* [Input]
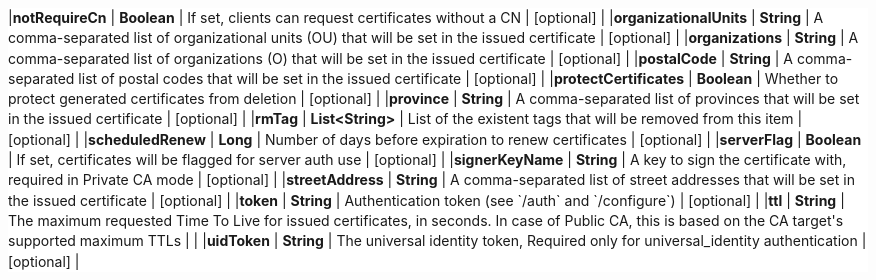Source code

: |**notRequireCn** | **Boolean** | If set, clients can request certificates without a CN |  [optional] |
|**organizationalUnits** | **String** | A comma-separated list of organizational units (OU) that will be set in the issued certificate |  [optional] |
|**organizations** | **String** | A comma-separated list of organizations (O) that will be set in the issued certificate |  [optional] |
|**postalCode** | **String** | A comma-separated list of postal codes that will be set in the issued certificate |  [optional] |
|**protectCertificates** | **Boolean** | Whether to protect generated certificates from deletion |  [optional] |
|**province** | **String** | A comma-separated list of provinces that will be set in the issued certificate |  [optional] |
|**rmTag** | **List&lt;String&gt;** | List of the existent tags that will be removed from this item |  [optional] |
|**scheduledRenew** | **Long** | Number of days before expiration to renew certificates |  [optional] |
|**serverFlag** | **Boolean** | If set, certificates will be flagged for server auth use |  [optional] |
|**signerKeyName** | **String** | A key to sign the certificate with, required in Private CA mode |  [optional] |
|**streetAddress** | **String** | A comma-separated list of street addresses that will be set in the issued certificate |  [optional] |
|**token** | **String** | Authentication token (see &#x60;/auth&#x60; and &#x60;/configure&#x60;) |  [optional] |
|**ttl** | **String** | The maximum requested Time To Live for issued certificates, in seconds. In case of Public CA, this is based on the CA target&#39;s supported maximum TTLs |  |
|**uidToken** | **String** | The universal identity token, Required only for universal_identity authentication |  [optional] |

* [Task]
Please reproduce the entries above exactly, from their first line to the line holding "If set, certificates" inclusive, and nothing else; the pictures stay out.

* [Answer below]
Source code

: |**notRequireCn** | **Boolean** | If set, clients can request certificates without a CN |  [optional] |
|**organizationalUnits** | **String** | A comma-separated list of organizational units (OU) that will be set in the issued certificate |  [optional] |
|**organizations** | **String** | A comma-separated list of organizations (O) that will be set in the issued certificate |  [optional] |
|**postalCode** | **String** | A comma-separated list of postal codes that will be set in the issued certificate |  [optional] |
|**protectCertificates** | **Boolean** | Whether to protect generated certificates from deletion |  [optional] |
|**province** | **String** | A comma-separated list of provinces that will be set in the issued certificate |  [optional] |
|**rmTag** | **List&lt;String&gt;** | List of the existent tags that will be removed from this item |  [optional] |
|**scheduledRenew** | **Long** | Number of days before expiration to renew certificates |  [optional] |
|**serverFlag** | **Boolean** | If set, certificates will be flagged for server auth use |  [optional] |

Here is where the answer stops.